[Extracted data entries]

- - -

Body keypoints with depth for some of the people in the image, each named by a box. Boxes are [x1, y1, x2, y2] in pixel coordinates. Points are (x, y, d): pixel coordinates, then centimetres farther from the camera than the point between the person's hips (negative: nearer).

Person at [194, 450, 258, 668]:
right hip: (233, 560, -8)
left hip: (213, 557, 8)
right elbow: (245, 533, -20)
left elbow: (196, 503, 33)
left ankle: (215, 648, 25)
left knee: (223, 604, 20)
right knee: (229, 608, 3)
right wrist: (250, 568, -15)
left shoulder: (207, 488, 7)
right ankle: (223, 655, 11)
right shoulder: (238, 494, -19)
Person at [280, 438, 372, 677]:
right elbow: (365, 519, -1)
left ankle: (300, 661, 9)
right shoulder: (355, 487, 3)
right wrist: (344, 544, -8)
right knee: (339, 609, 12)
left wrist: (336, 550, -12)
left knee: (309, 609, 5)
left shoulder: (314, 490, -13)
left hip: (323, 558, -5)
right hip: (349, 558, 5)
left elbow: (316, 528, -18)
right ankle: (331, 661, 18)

- - -

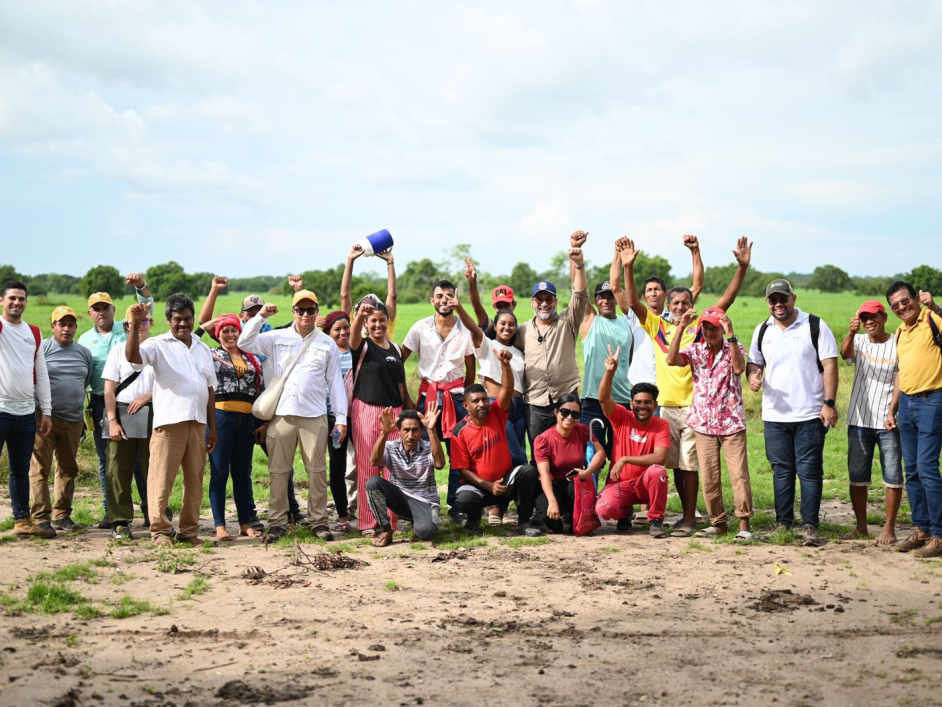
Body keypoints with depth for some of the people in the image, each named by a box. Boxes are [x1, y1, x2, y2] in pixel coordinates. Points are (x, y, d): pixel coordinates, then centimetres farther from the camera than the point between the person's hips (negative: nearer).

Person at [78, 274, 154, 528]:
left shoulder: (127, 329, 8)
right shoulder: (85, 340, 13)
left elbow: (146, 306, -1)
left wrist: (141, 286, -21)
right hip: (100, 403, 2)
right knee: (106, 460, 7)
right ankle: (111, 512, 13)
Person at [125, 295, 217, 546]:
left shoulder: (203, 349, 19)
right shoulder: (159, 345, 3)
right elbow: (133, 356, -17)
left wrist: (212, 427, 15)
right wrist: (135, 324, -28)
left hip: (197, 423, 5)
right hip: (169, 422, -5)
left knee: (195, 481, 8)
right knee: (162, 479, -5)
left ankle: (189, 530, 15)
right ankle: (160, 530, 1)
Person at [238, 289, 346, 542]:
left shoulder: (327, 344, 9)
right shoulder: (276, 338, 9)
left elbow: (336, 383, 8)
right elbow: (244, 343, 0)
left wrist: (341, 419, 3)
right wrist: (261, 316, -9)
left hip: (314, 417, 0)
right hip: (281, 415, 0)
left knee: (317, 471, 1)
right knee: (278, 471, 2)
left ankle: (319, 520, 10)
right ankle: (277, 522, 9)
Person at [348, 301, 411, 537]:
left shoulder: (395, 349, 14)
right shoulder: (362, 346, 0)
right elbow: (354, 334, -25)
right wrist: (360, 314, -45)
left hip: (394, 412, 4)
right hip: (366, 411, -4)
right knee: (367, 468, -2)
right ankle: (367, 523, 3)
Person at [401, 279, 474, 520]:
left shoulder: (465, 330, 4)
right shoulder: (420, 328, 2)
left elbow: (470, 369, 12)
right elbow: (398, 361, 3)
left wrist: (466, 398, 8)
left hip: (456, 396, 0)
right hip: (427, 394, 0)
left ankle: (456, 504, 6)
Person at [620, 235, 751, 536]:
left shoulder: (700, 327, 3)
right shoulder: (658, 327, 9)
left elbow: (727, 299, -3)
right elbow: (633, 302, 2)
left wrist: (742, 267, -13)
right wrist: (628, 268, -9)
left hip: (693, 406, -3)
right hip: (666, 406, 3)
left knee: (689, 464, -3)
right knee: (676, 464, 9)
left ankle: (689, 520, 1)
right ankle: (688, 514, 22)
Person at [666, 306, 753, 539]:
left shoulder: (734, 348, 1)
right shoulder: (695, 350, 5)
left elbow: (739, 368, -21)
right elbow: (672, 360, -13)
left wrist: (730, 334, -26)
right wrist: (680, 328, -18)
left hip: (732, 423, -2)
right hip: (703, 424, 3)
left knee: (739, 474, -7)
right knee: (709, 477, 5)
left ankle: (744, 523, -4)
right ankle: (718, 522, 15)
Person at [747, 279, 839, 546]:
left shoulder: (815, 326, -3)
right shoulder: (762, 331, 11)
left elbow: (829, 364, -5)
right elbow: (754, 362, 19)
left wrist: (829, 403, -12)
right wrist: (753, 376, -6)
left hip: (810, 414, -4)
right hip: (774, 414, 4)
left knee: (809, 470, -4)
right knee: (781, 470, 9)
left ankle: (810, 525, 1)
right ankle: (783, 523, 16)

- - -

Could you copy out the lines between the one holding "right knee: (339, 609, 12)" and the one holding "left elbow: (316, 528, -18)", inclusive?

right knee: (339, 609, 12)
left wrist: (336, 550, -12)
left knee: (309, 609, 5)
left shoulder: (314, 490, -13)
left hip: (323, 558, -5)
right hip: (349, 558, 5)
left elbow: (316, 528, -18)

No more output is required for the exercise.